Extract to read
━━━━━━━━━━━━━━━━━━━━
[AT] A cow and farming ramble
David Bruce
davidbruce at yadtel.net
Sat Jan 15 07:22:53 PST 2005
Ok, now it's my turn for a tractor ramble (you asked for it) ...
I grew up next door to my paternal grandparents and since I was the
oldest grandchild I'm sure I was "cock of the walk".
My mother delights in telling two stories on me-
In the first (I think I was around 4 at the time) I heard my
grandfather's Allis D-14 working in a field so I went and found him and
later came riding up to the house on the tractor with him. The second
is I asked my mom one day "Why don't you sell me to grandpa". She asked
me "Well, how much do you think I should ask him". I replied "Well, I
should be worth at least $2".
Of course, Grandpa is gone now (about 20 years ago). I'm lucky enough
to live in the house he and my Grandma built and I still have the trusty
Allis D-14 and all of it's implements. There's still nothing like the
sound of the Allis's engine under a load.
━━━━━━━━━━━━━━━━━━━━
Excerpted data
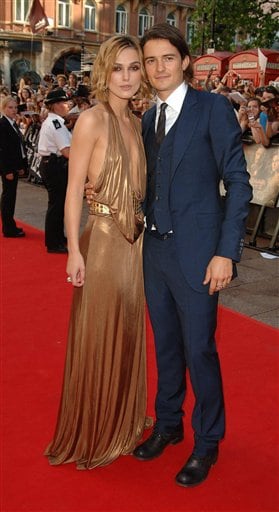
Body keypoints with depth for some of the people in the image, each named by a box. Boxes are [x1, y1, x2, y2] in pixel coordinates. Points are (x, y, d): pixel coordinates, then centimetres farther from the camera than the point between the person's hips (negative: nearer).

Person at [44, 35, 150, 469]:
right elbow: (73, 190, -12)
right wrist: (74, 250, -17)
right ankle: (90, 435, 23)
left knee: (127, 335, 17)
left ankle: (122, 424, 36)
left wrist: (146, 237, 10)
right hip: (101, 241, -7)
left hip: (135, 242, 7)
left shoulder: (137, 124, 11)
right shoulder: (92, 120, -10)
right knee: (97, 339, 4)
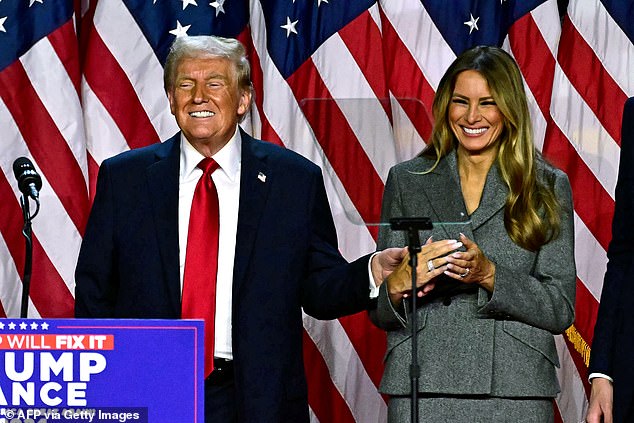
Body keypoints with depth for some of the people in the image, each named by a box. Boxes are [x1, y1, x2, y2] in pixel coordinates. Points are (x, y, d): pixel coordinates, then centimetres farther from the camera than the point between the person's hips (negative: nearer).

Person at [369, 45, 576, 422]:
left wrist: (488, 274, -12)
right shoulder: (407, 181, 10)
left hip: (515, 391, -1)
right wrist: (398, 286, -13)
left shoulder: (548, 188, 7)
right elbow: (380, 313, 9)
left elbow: (561, 310, 2)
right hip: (422, 390, 1)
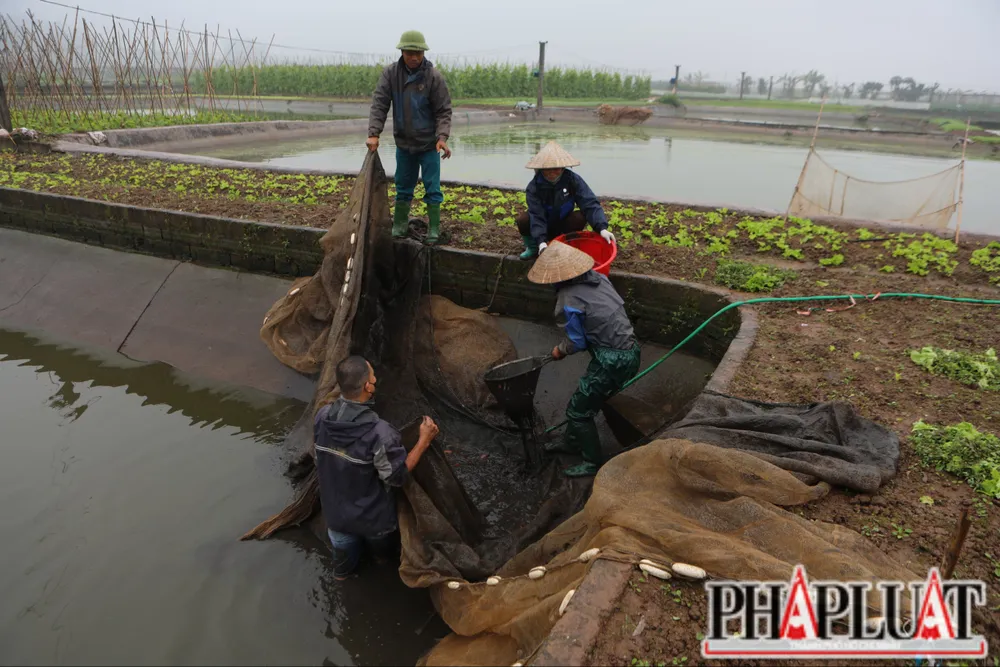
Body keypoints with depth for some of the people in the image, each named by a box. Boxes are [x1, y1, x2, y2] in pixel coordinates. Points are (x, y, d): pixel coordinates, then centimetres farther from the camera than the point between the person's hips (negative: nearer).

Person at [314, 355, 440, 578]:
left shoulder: (322, 417, -19)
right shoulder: (379, 432, -37)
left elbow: (320, 461, -1)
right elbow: (397, 476, -22)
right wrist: (424, 440, -18)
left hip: (335, 509, 4)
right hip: (373, 516, -4)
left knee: (345, 549, 35)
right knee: (383, 550, 32)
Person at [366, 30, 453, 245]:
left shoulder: (434, 76, -12)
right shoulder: (390, 73, -4)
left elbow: (443, 111, -11)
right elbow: (379, 104, -8)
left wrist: (442, 137, -27)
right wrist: (373, 133, -20)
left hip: (429, 145, -3)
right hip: (403, 143, 3)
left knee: (432, 189, 0)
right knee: (403, 188, 13)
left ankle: (434, 230, 9)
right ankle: (398, 227, 25)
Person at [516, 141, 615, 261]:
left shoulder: (573, 180, -20)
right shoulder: (534, 187, -22)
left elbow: (590, 203, -29)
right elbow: (536, 216, -30)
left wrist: (602, 228, -44)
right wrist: (541, 241, -46)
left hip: (563, 227, 1)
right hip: (541, 228, -1)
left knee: (580, 217, -29)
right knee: (523, 220, -31)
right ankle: (533, 247, 0)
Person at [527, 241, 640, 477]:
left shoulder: (568, 301, -18)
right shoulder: (597, 277, 3)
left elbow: (577, 342, -9)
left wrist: (560, 351, 13)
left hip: (612, 361, -9)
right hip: (630, 350, 9)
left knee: (578, 410, 8)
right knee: (587, 399, 25)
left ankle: (594, 462, 23)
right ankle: (572, 442, 44)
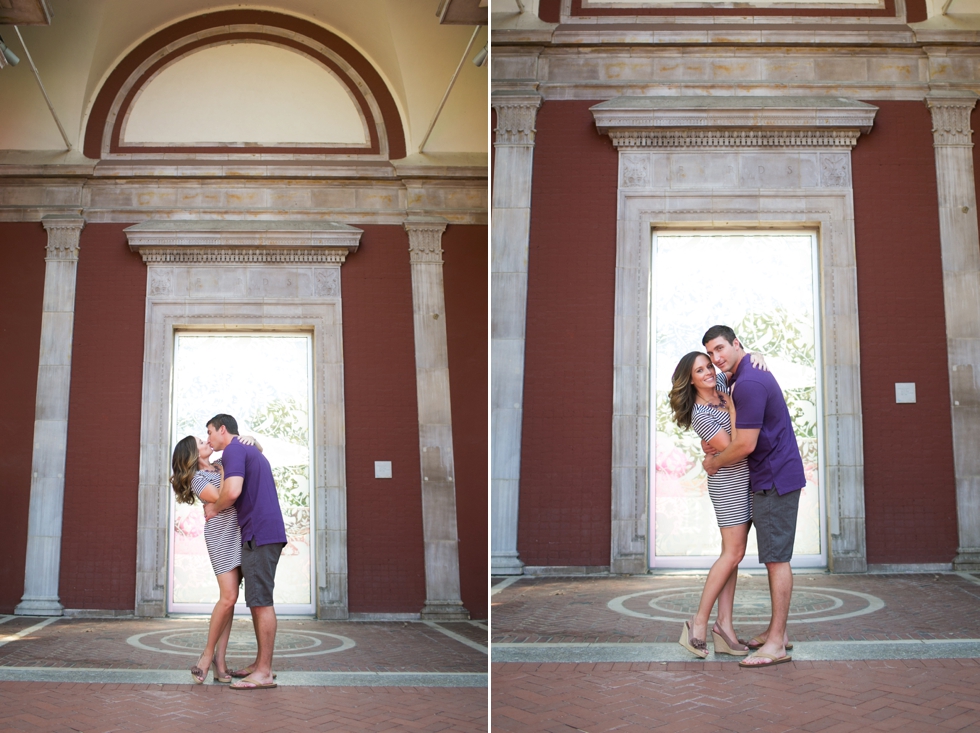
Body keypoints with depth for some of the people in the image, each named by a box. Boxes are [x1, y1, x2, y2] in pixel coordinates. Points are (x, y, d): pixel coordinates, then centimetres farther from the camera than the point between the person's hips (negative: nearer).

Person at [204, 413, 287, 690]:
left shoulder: (234, 450, -7)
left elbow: (232, 491, -22)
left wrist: (214, 508, -3)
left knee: (261, 600, -9)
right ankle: (260, 663, 18)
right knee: (257, 600, 14)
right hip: (263, 534, 10)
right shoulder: (253, 452, 25)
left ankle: (264, 672, -8)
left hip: (259, 535, -10)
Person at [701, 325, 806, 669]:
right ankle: (776, 631, 21)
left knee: (777, 559, -9)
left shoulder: (749, 384, -20)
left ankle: (776, 644, -7)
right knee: (774, 558, 14)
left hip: (775, 481, -11)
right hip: (769, 480, 11)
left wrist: (714, 463, -5)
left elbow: (745, 444, -23)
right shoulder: (752, 373, 15)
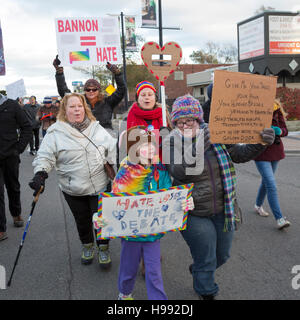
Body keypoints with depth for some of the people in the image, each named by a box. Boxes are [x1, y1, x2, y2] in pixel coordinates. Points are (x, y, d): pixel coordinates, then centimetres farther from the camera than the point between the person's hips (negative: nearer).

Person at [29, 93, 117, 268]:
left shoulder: (97, 128, 5)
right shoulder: (56, 132, -3)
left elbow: (113, 150, 9)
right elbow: (45, 156, -4)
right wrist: (40, 173, -21)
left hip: (100, 186, 1)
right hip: (73, 190, 0)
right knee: (82, 220, 15)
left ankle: (104, 248, 29)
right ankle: (87, 246, 42)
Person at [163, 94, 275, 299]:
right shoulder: (171, 144, -12)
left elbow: (240, 154, 7)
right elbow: (180, 172, -27)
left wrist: (260, 143, -10)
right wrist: (195, 144, -37)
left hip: (223, 210, 4)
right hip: (195, 215, -4)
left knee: (222, 255, 22)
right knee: (206, 260, 8)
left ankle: (198, 272, 54)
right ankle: (207, 294, 39)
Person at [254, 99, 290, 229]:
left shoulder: (277, 111, -1)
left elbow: (285, 130, 1)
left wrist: (279, 131, -22)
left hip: (275, 151, 5)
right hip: (261, 153, -5)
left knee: (266, 181, 19)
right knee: (271, 185, -13)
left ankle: (258, 206, 41)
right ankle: (279, 219, -9)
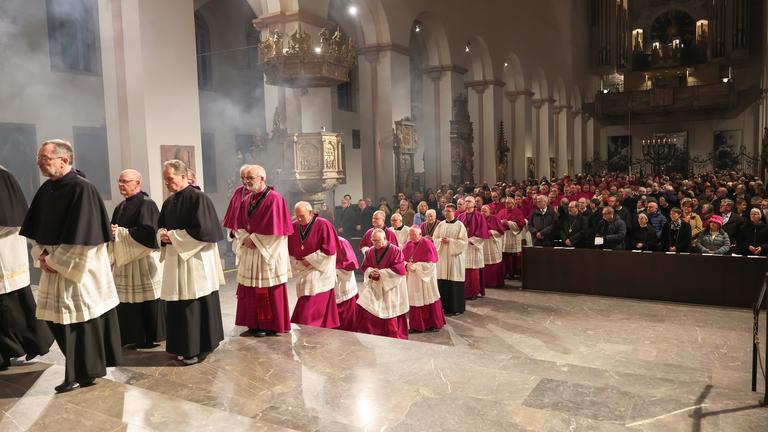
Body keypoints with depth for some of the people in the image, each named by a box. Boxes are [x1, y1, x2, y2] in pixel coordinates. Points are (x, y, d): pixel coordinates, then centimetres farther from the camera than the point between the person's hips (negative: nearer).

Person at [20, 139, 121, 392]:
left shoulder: (81, 188, -17)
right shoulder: (47, 189, 7)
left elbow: (82, 234, -20)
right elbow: (35, 228, 14)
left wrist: (56, 261, -15)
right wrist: (42, 255, -1)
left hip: (79, 269, -8)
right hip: (53, 265, 8)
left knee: (82, 319, 1)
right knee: (56, 318, 13)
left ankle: (83, 373, 16)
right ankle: (79, 369, 29)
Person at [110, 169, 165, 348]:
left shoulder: (146, 204, -10)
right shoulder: (120, 207, 16)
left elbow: (147, 232, -20)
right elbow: (114, 231, 20)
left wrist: (120, 232, -17)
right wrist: (111, 232, -3)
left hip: (143, 260, -8)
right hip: (124, 260, 8)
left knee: (147, 301, 0)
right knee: (128, 303, 8)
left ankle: (151, 337, 11)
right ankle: (135, 337, 17)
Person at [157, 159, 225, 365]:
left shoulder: (198, 198, -11)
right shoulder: (169, 202, 13)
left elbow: (202, 231, -17)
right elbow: (160, 227, 20)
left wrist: (174, 236, -14)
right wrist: (163, 234, -3)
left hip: (196, 261, -7)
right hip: (175, 261, 7)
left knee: (196, 306, -1)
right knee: (177, 307, 10)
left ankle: (199, 348, 10)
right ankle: (184, 347, 21)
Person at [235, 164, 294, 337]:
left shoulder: (274, 198, -11)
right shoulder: (248, 200, 12)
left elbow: (274, 228, -16)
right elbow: (240, 225, 13)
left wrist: (254, 239, -13)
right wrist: (246, 238, -7)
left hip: (268, 253, -7)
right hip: (250, 253, 7)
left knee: (269, 291, -1)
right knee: (250, 291, 9)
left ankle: (271, 326, 10)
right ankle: (254, 325, 18)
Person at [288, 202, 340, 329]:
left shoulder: (323, 225, -10)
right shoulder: (294, 227, 5)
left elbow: (329, 249, -14)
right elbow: (289, 251, 11)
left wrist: (310, 260, -12)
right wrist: (297, 264, -3)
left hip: (319, 273, -6)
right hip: (303, 273, 6)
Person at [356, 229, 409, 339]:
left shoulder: (395, 251, -11)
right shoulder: (370, 251, 5)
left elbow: (399, 269, -16)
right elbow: (364, 267, 10)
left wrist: (381, 272, -18)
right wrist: (371, 272, -13)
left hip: (390, 288, -5)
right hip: (373, 287, 5)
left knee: (389, 315, 0)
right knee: (363, 308, -5)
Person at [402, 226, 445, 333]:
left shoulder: (426, 244, -12)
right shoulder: (408, 245, 5)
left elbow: (430, 262, -15)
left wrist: (416, 266, -21)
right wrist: (407, 265, -15)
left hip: (425, 276, -5)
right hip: (412, 279, 5)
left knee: (427, 299, 3)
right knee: (414, 300, 6)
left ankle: (433, 324, 17)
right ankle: (417, 325, 15)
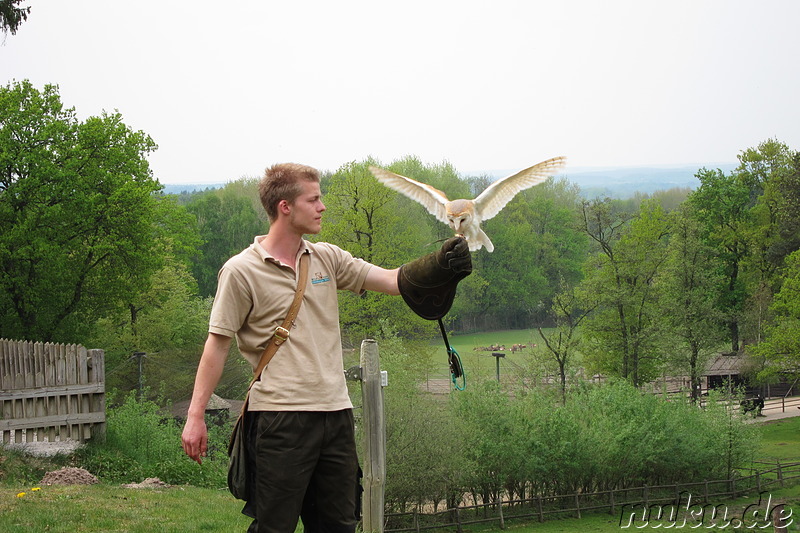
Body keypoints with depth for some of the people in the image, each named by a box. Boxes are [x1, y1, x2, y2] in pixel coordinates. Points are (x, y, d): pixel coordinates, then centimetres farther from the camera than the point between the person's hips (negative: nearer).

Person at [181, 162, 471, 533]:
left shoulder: (327, 259, 10)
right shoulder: (241, 272, -4)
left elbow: (394, 281, 8)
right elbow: (217, 344, -4)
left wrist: (442, 264, -10)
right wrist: (195, 416, -7)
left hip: (335, 413, 6)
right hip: (281, 416, -6)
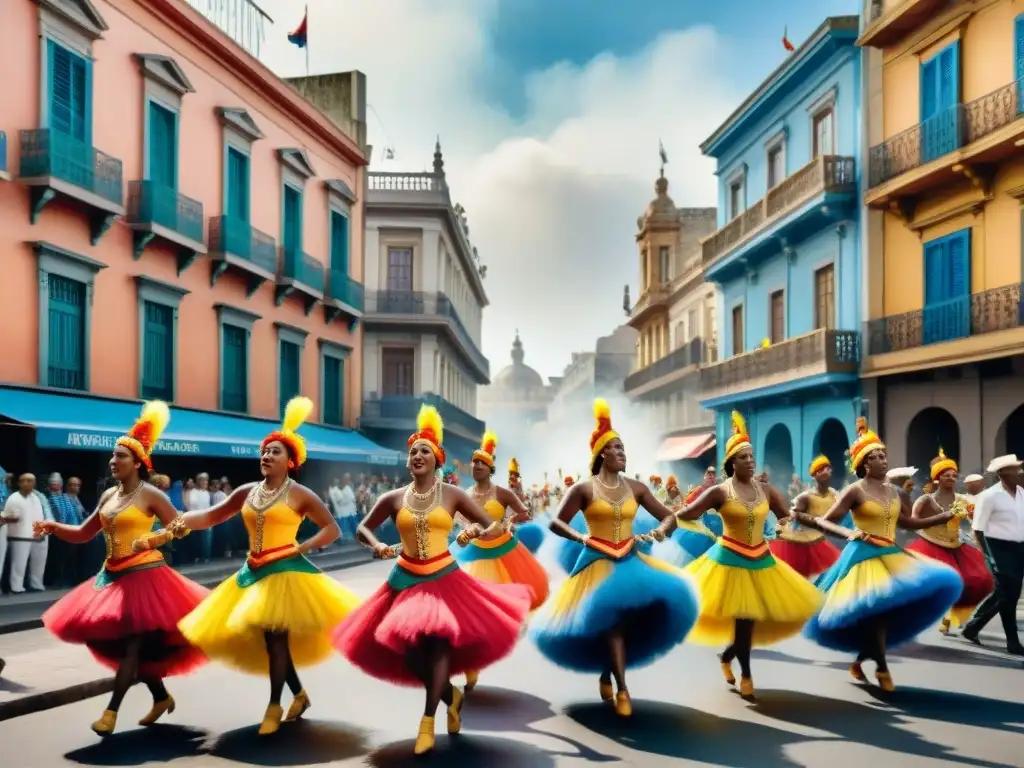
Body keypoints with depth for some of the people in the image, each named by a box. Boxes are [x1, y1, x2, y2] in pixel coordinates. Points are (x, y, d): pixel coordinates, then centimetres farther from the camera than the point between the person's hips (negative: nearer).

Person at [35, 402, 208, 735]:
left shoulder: (151, 495, -9)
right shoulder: (108, 495, 10)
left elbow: (180, 529, -8)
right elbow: (83, 534, 15)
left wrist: (152, 539, -27)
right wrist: (53, 526, -1)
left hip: (144, 575, -7)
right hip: (113, 576, 8)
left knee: (131, 643, -7)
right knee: (115, 642, 12)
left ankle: (111, 710, -3)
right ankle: (161, 697, 26)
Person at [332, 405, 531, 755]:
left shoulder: (452, 495, -2)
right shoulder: (394, 498, 2)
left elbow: (493, 526, -1)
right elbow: (362, 528, 14)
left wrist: (477, 532, -24)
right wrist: (377, 546, -7)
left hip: (444, 578, -2)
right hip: (406, 579, 2)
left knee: (439, 640, -19)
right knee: (409, 650, -1)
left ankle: (427, 721, -8)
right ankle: (450, 695, 28)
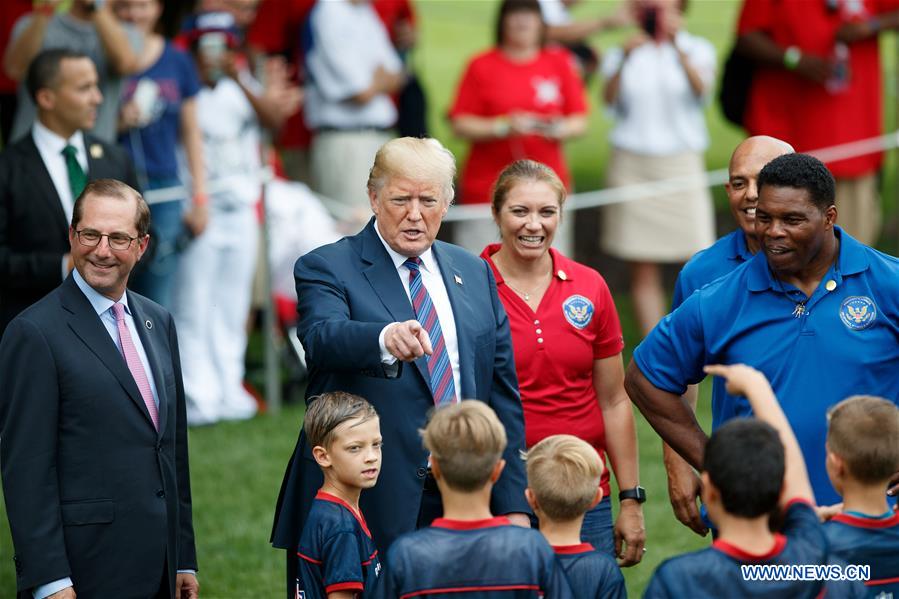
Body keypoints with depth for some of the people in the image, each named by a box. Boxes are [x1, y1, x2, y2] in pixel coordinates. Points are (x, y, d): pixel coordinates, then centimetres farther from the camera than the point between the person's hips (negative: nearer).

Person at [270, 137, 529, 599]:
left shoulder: (473, 274, 15)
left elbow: (503, 392, 15)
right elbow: (323, 337, -24)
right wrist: (386, 338, -46)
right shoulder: (326, 269, -1)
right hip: (369, 504, -4)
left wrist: (513, 505, 8)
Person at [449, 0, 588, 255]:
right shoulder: (482, 66, 3)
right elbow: (460, 124, -1)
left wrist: (561, 128, -11)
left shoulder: (560, 62, 9)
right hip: (489, 185, -2)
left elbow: (580, 121, 11)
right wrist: (503, 127, -15)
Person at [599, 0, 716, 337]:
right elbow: (609, 101, -7)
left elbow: (701, 89, -14)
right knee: (643, 271, 0)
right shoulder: (623, 54, 10)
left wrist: (678, 48, -29)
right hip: (632, 165, 1)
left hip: (681, 165, -1)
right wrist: (625, 60, -24)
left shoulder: (696, 50, 7)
━━━━━━━━━━━━━━━━━━━━
Using the information
1) According to the farming ramble, what model of tractor did the writer's grandfather own?
2) Carry on the farming ramble from its final sentence.
The listing has no connection to the farming ramble.

Answer list
1) An Allis D-14.

2)
In this area, the main cash crop for farmers was tobacco. We grew the
burley tobacco and I remember the BIG dinners (noontime meal) that all
shared in at harvest time. For labor here, the various families would
take turns harvesting each others fields - they were usually "primed"
(the leaves of the tobacco crop were harvested about once a week so
sharing the labor was a natural idea. The woman of the household would
usually be responsible for preparing the meal and would do the cooking
rather than working at the curing barn (there were numerous steps
required to "put in" a barn of tobacco for curing - maybe the topic of a
later post)and the meal would usually be ready about noon or maybe a bit
later. A big farm at that time would farm about 5 acres of tobacco
(carefully surveyed by the government for price supports) and usually a
barn could be filled in about 3/4 of a day (starting at about 4 AM and
ending in mid afternoon.
Two things that especially stick out in my mind are the wonderful meals
and the morning snack - usually just a bottle of soda pop (a drink) and
some "nabs" (Nabisco snack crackers).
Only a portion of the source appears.